The following has been derived from information provided by AVP, NAI and Symantec.

Virus Characteristics

W32.Badtrans.13312@mm is a MAPI worm that replies to all unread mail in the message folders, and drops a backdoor trojan called HKK32.EXE into the Windows directory. When executed, the worm displays a message box entitled, "Install error" which reads, "File data corrupt: probably due to a bad data transmission or bad disk access." It then copies itself into the Windows directory as INETD.EXE and adds a RUN= line to WIN.INI file.

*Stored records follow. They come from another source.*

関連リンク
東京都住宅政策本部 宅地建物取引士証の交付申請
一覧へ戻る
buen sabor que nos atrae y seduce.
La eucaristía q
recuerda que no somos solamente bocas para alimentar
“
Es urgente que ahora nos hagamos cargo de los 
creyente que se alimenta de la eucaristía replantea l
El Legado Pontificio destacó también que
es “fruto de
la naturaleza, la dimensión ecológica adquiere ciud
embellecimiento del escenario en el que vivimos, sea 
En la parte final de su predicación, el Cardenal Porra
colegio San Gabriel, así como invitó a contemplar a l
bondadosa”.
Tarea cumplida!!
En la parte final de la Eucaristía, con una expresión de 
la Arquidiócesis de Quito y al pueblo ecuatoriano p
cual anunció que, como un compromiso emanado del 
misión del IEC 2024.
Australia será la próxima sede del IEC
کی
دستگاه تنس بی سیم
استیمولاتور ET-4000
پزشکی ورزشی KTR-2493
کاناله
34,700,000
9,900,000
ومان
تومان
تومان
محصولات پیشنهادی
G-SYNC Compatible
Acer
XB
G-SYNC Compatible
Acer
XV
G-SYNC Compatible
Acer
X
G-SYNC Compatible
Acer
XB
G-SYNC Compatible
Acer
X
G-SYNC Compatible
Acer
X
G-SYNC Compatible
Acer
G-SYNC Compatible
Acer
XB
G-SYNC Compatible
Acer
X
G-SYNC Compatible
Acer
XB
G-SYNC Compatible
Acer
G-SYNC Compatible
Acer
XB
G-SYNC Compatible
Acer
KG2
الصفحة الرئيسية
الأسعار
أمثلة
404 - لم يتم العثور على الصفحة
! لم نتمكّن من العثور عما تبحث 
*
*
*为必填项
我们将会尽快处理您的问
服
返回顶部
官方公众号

The next time the machine is rebooted, the worm will wait for 5 minutes, then it will use MAPI to find all unread mail messages. It will reply to all of these and attach itself to the message as one of the following file names:

Pics.ZIP.scr
images.pif
README.TXT.pif
New_Napster_Site.DOC.scr
news_doc.scr
hamster.ZIP.scr
YOU_are_FAT!.TXT.pif
searchURL.scr
SETUP.pif
Card.pif
Me_nude.AVI.pif
Sorry_about_yesterday.DOC.pif
s3msong.MP3.pif
docs.scr
Humor.TXT.pif
fun.pif

When executing, the trojan attempts to mail the victim's IP Address to the author. Once this information is obtained, the author can steal username and password information from the infected system.


Payload

It replies to all unread messages in the message folders within the default MAPI client program and drops a backdoor trojan.


Preventative Measures

Blocking all .PIF and .SCR file extensions at the mail server or gateway where possible.


Manual Removal

Delete any files detected by your AV scanner as infected.


Fixes Available

AVP: Current Daily update
Network Associates: Minimum Engine: 4.0.70, Minimum DAT: 4134 (to be release 04/18/2001)
Symantec: Current definitions, dated 04/11/2001
Trend: No information Available at time of alert.